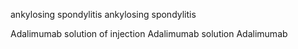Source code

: ankylosing spondylitis
ankylosing spondylitis

Adalimumab solution of injection
Adalimumab solution
Adalimumab
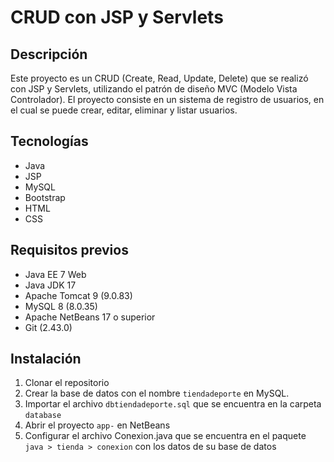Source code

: # CRUD con JSP y Servlets

## Descripción

Este proyecto es un CRUD (Create, Read, Update, Delete) que se realizó con JSP y Servlets, utilizando el patrón de diseño MVC (Modelo Vista Controlador). El proyecto consiste en un sistema de registro de usuarios, en el cual se puede crear, editar, eliminar y listar usuarios.

## Tecnologías

- Java
- JSP
- MySQL
- Bootstrap
- HTML
- CSS

## Requisitos previos

- Java EE 7 Web
- Java JDK 17
- Apache Tomcat 9 (9.0.83)
- MySQL 8 (8.0.35) 
- Apache NetBeans 17 o superior
- Git (2.43.0)

## Instalación

1. Clonar el repositorio
2. Crear la base de datos con el nombre `tiendadeporte` en MySQL.
3. Importar el archivo `dbtiendadeporte.sql` que se encuentra en la carpeta `database`
4. Abrir el proyecto `app-` en NetBeans
5. Configurar el archivo Conexion.java que se encuentra en el paquete `java > tienda > conexion` con los datos de su base de datos
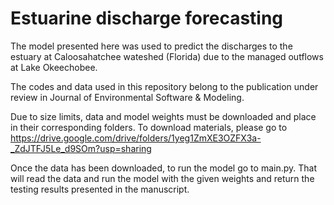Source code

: # Estuarine discharge forecasting
The model presented here was used to predict the discharges to the estuary at Caloosahatchee wateshed (Florida) due to the managed outflows at Lake Okeechobee. 

The codes and data used in this repository belong to the publication under review in Journal of Environmental Software & Modeling.

Due to size limits, data and model weights must be downloaded and place in their corresponding folders. To download materials, please go to https://drive.google.com/drive/folders/1yeg1ZmXE3OZFX3a-_ZdJTFJ5Le_d9SOm?usp=sharing

Once the data has been downloaded, to run the model go to main.py. That will read the data and run the model with the given weights and return the testing results presented in the manuscript.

###

▶ _Exercise prompt_
What is needed is an exact copy of the lines from the start of the records through the line containing "- Java EE 7 Web", with no pictures.

▶ _Output below_
Source code

: ankylosing spondylitis
ankylosing spondylitis

Adalimumab solution of injection
Adalimumab solution
Adalimumab
Source code

: # CRUD con JSP y Servlets

## Descripción

Este proyecto es un CRUD (Create, Read, Update, Delete) que se realizó con JSP y Servlets, utilizando el patrón de diseño MVC (Modelo Vista Controlador). El proyecto consiste en un sistema de registro de usuarios, en el cual se puede crear, editar, eliminar y listar usuarios.

## Tecnologías

- Java
- JSP
- MySQL
- Bootstrap
- HTML
- CSS

## Requisitos previos

- Java EE 7 Web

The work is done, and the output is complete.